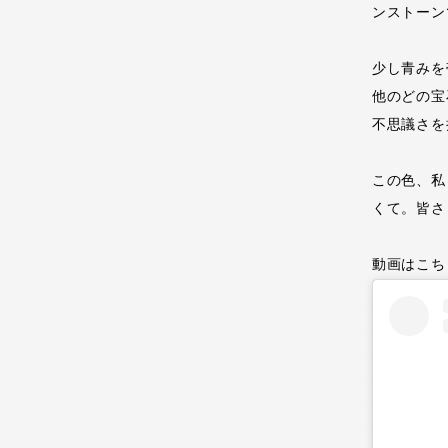
ンストーン
少し青みを
他のどの宝
不思議さを
この色、私
くて。皆さ
動画はこち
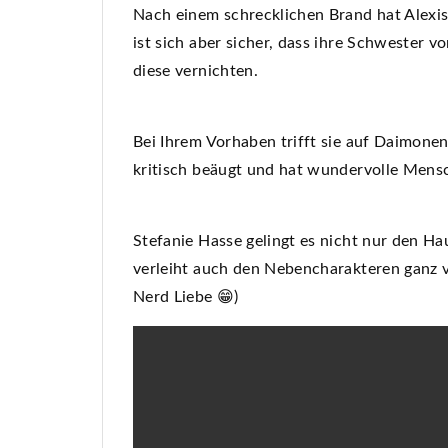
Nach einem schrecklichen Brand hat Alexis 
ist sich aber sicher, dass ihre Schwester 
diese vernichten.
Bei Ihrem Vorhaben trifft sie auf Daimonen
kritisch beäugt und hat wundervolle Mensc
Stefanie Hasse gelingt es nicht nur den H
verleiht auch den Nebencharakteren ganz vi
Nerd Liebe 😁)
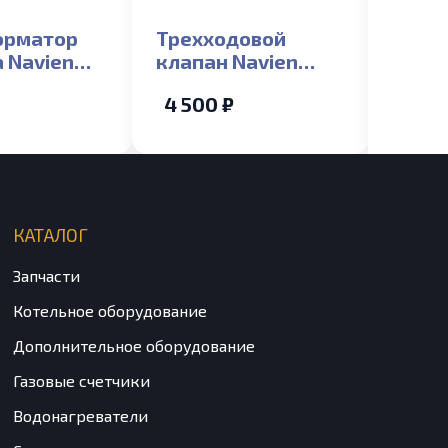
орматор
Трехходовой
Тепл
 Navien
клапан Navien
перв
S/C/E/ONE
DELUXE C/E 13-35K
DELU
4 500 ₽
14 0
(NGB351/352/310)
35K
/351/352/310/300)
(NGB
КАТАЛОГ
Запчасти
Котельное оборудование
Дополнительное оборудование
Газовые счетчики
Водонагреватели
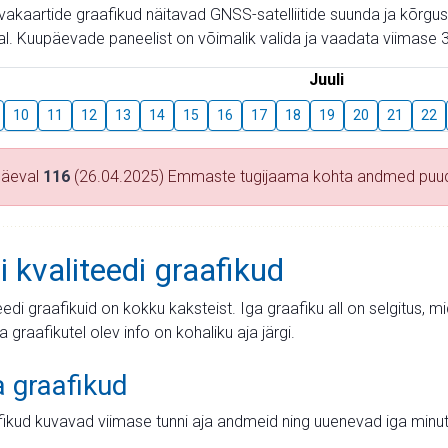
aevakaartide graafikud näitavad GNSS-satelliitide suunda ja kõr
l. Kuupäevade paneelist on võimalik valida ja vaadata viimase 3
Juuli
10
11
12
13
14
15
16
17
18
19
20
21
22
päeval
116
(26.04.2025) Emmaste tugijaama kohta andmed puu
i kvaliteedi graafikud
teedi graafikuid on kokku kaksteist. Iga graafiku all on selgitus, 
ja graafikutel olev info on kohaliku aja järgi.
a graafikud
fikud kuvavad viimase tunni aja andmeid ning uuenevad iga minut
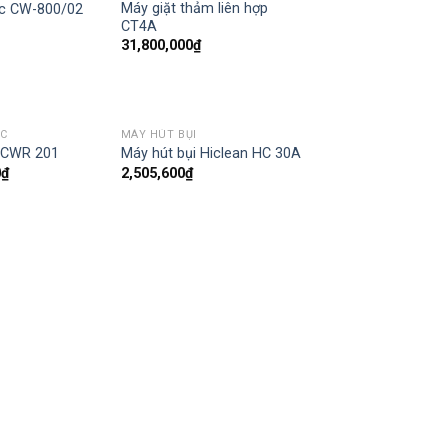
Máy giặt thảm liên hợp
ác CW-800/02
CT4A
31,800,000
₫
ÁC
MÁY HÚT BỤI
c CWR 201
Máy hút bụi Hiclean HC 30A
0
₫
2,505,600
₫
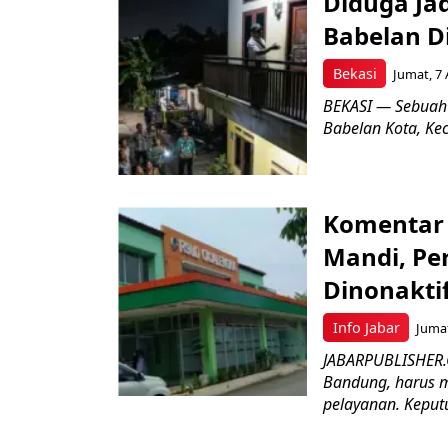
Diduga Ja
Babelan D
Bekasi
Jumat, 7 
BEKASI — Sebuah
Babelan Kota, Ke
Komentar 
Mandi, Pe
Dinonakti
Info Jabar
Jumat
JABARPUBLISHER.
Bandung, harus m
pelayanan. Keputu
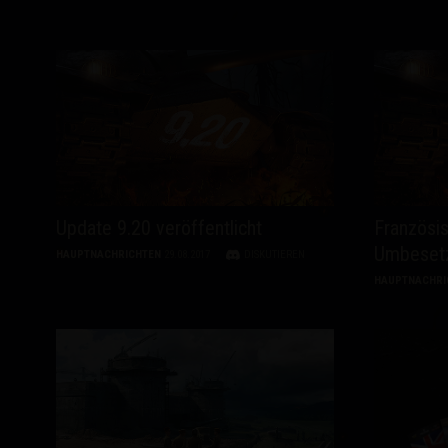
Update 9.20 veröffentlicht
Französis
Umbesetz
HAUPTNACHRICHTEN
29.08.2017
DISKUTIEREN
HAUPTNACHRI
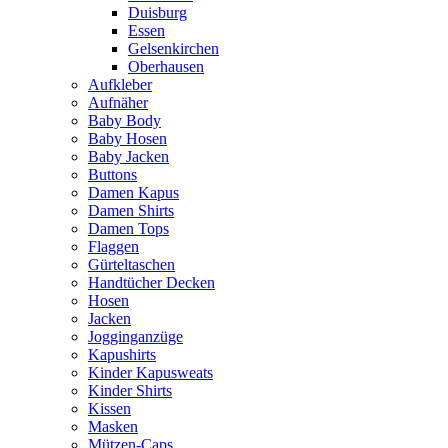
Duisburg
Essen
Gelsenkirchen
Oberhausen
Aufkleber
Aufnäher
Baby Body
Baby Hosen
Baby Jacken
Buttons
Damen Kapus
Damen Shirts
Damen Tops
Flaggen
Gürteltaschen
Handtücher Decken
Hosen
Jacken
Jogginganzüge
Kapushirts
Kinder Kapusweats
Kinder Shirts
Kissen
Masken
Mützen-Caps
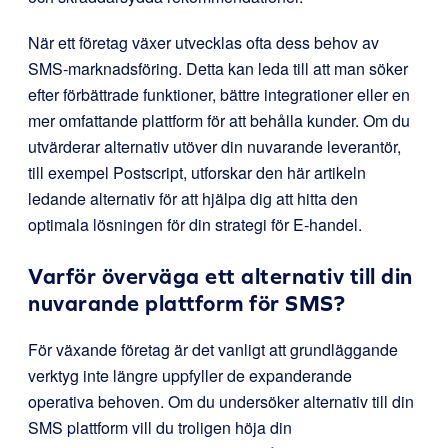
När ett företag växer utvecklas ofta dess behov av
SMS-marknadsföring. Detta kan leda till att man söker
efter förbättrade funktioner, bättre integrationer eller en
mer omfattande plattform för att behålla kunder. Om du
utvärderar alternativ utöver din nuvarande leverantör,
till exempel Postscript, utforskar den här artikeln
ledande alternativ för att hjälpa dig att hitta den
optimala lösningen för din strategi för E-handel.
Varför överväga ett alternativ till din
nuvarande plattform för SMS?
För växande företag är det vanligt att grundläggande
verktyg inte längre uppfyller de expanderande
operativa behoven. Om du undersöker alternativ till din
SMS plattform vill du troligen höja din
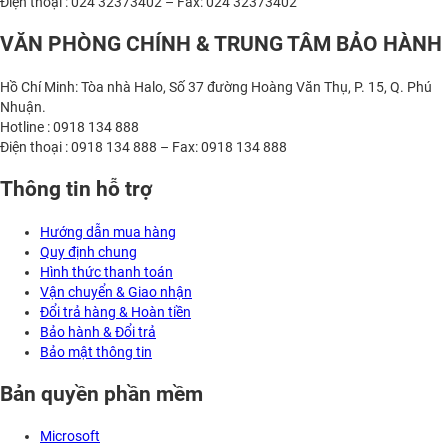
Điện thoại : 024 32373402 – Fax: 024 32373402
VĂN PHÒNG CHÍNH & TRUNG TÂM BẢO HÀNH
Hồ Chí Minh: Tòa nhà Halo, Số 37 đường Hoàng Văn Thụ, P. 15, Q. Phú
Nhuận.
Hotline : 0918 134 888
Điện thoại : 0918 134 888 – Fax: 0918 134 888
Thông tin hỗ trợ
Hướng dẫn mua hàng
Quy định chung
Hình thức thanh toán
Vận chuyển & Giao nhận
Đổi trả hàng & Hoàn tiền
Bảo hành & Đổi trả
Bảo mật thông tin
Bản quyền phần mềm
Microsoft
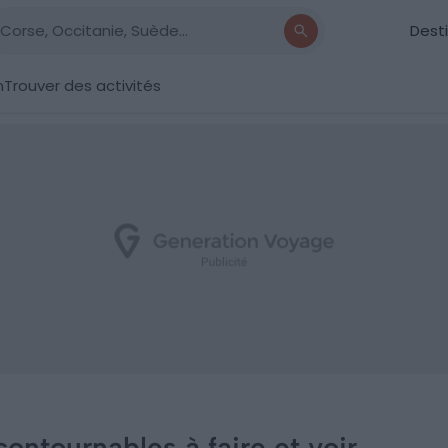
Dest
n
Trouver des activités
ncontournables à faire et voir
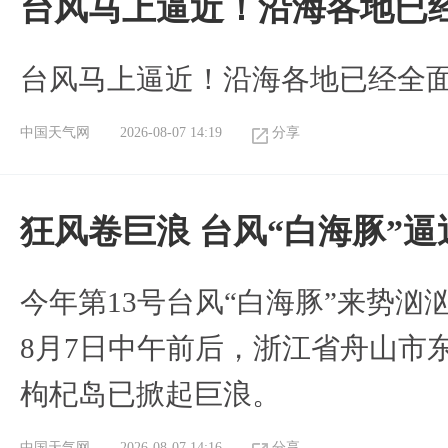
台风马上逼近！沿海各地已
台风马上逼近！沿海各地已经全
中国天气网
2026-08-07 14:19
分享
狂风卷巨浪 台风“白海豚”
今年第13号台风“白海豚”来势
8月7日中午前后，浙江省舟山市
枸杞岛已掀起巨浪。
中国天气网
2026-08-07 14:16
分享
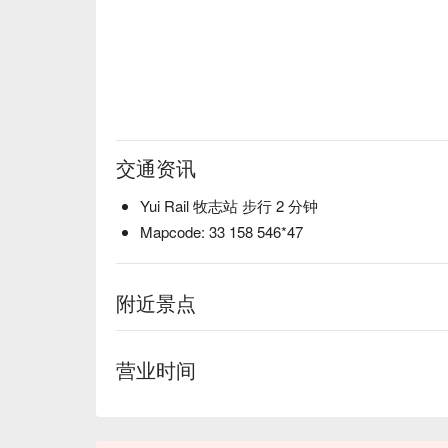
交通资讯
Yui Rail 牧志站 步行 2 分钟
Mapcode: 33 158 546*47
附近景点
营业时间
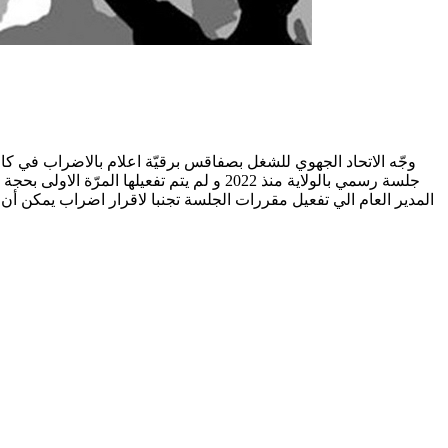
جلسة رسمي بالولاية منذ 2022 و لم يتم تف
المدير العام الي تفعيل مقررات الجلسة تجنبا لاقرار اضراب يمكن أن 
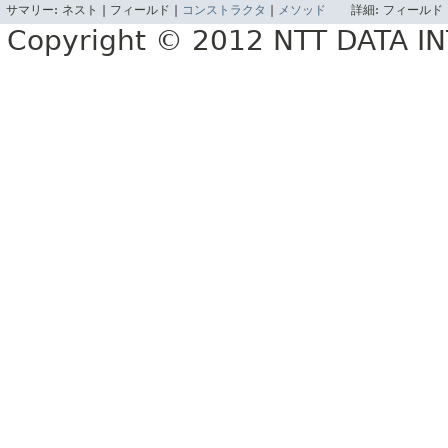
サマリー:
ネスト |
フィールド |
コンストラクタ
|
メソッド
詳細:
フィールド 
Copyright © 2012 NTT DATA 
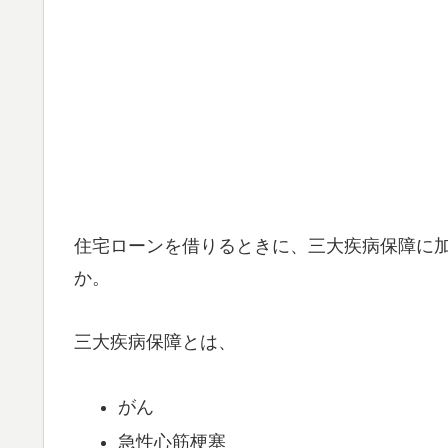
住宅ローンを借りるときに、三大疾病保障に
か。
三大疾病保障とは、
がん
急性心筋梗塞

-------------------------

To-do item:
Reproduce the text of all the entries above line for line, leaving out the pictures.

Worked solution:
ンストーン
少し青みを
他のどの宝
不思議さを
この色、私
くて。皆さ
動画はこち
Nach einem schrecklichen Brand hat Alexis 
ist sich aber sicher, dass ihre Schwester 
diese vernichten.
Bei Ihrem Vorhaben trifft sie auf Daimonen
kritisch beäugt und hat wundervolle Mensc
Stefanie Hasse gelingt es nicht nur den H
verleiht auch den Nebencharakteren ganz vi
Nerd Liebe 😁)
орматор
Трехходовой
Тепл
 Navien
клапан Navien
перв
S/C/E/ONE
DELUXE C/E 13-35K
DELU
4 500 ₽
14 0
(NGB351/352/310)
35K
/351/352/310/300)
(NGB
КАТАЛОГ
Запчасти
Котельное оборудование
Дополнительное оборудование
Газовые счетчики
Водонагреватели
aevakaartide graafikud näitavad GNSS-satelliitide suunda ja kõr
l. Kuupäevade paneelist on võimalik valida ja vaadata viimase 3
Juuli
10
11
12
13
14
15
16
17
18
19
20
21
22
päeval
116
(26.04.2025) Emmaste tugijaama kohta andmed puu
i kvaliteedi graafikud
teedi graafikuid on kokku kaksteist. Iga graafiku all on selgitus, 
ja graafikutel olev info on kohaliku aja järgi.
a graafikud
fikud kuvavad viimase tunni aja andmeid ning uuenevad iga minut
Máy giặt thảm liên hợp
ác CW-800/02
CT4A
31,800,000
₫
ÁC
MÁY HÚT BỤI
c CWR 201
Máy hút bụi Hiclean HC 30A
0
₫
2,505,600
₫
Diduga Ja
Babelan D
Bekasi
Jumat, 7 
BEKASI — Sebuah
Babelan Kota, Ke
Komentar 
Mandi, Pe
Dinonakti
Info Jabar
Jumat
JABARPUBLISHER.
Bandung, harus m
pelayanan. Keputu
Update 9.20 veröffentlicht
Französis
Umbesetz
HAUPTNACHRICHTEN
29.08.2017
DISKUTIEREN
HAUPTNACHRI
Duisburg
Essen
Gelsenkirchen
Oberhausen
Aufkleber
Aufnäher
Baby Body
Baby Hosen
Baby Jacken
Buttons
Damen Kapus
Damen Shirts
Damen Tops
Flaggen
Gürteltaschen
Handtücher Decken
Hosen
Jacken
Jogginganzüge
Kapushirts
Kinder Kapusweats
Kinder Shirts
Kissen
Masken
Mützen-Caps
När ett företag växer utvecklas ofta dess behov av
SMS-marknadsföring. Detta kan leda till att man söker
efter förbättrade funktioner, bättre integrationer eller en
mer omfattande plattform för att behålla kunder. Om du
utvärderar alternativ utöver din nuvarande leverantör,
till exempel Postscript, utforskar den här artikeln
ledande alternativ för att hjälpa dig att hitta den
optimala lösningen för din strategi för E-handel.
Varför överväga ett alternativ till din
nuvarande plattform för SMS?
För växande företag är det vanligt att grundläggande
verktyg inte längre uppfyller de expanderande
operativa behoven. Om du undersöker alternativ till din
SMS plattform vill du troligen höja din
Điện thoại : 024 32373402 – Fax: 024 32373402
VĂN PHÒNG CHÍNH & TRUNG TÂM BẢO HÀNH
Hồ Chí Minh: Tòa nhà Halo, Số 37 đường Hoàng Văn Thụ, P. 15, Q. Phú
Nhuận.
Hotline : 0918 134 888
Điện thoại : 0918 134 888 – Fax: 0918 134 888
Thông tin hỗ trợ
Hướng dẫn mua hàng
Quy định chung
Hình thức thanh toán
Vận chuyển & Giao nhận
Đổi trả hàng & Hoàn tiền
Bảo hành & Đổi trả
Bảo mật thông tin
Bản quyền phần mềm
Microsoft
Dest
n
Trouver des activités
ncontournables à faire et voir
台风马上逼近！沿海各地已
台风马上逼近！沿海各地已经全
中国天气网
2026-08-07 14:19
分享
狂风卷巨浪 台风“白海豚”
今年第13号台风“白海豚”来势
8月7日中午前后，浙江省舟山市
枸杞岛已掀起巨浪。
中国天气网
2026-08-07 14:16
分享
交通资讯
Yui Rail 牧志站 步行 2 分钟
Mapcode: 33 158 546*47
附近景点
营业时间
جلسة رسمي بالولاية منذ 2022 و لم يتم تف
المدير العام الي تفعيل مقررات الجلسة تجنبا لاقرار اضراب يمكن أن 
サマリー:
ネスト |
フィールド |
コンストラクタ
|
メソッド
詳細:
フィールド 
Copyright © 2012 NTT DATA 
住宅ローンを借りるときに、三大疾病保障に
か。
三大疾病保障とは、
がん
急性心筋梗塞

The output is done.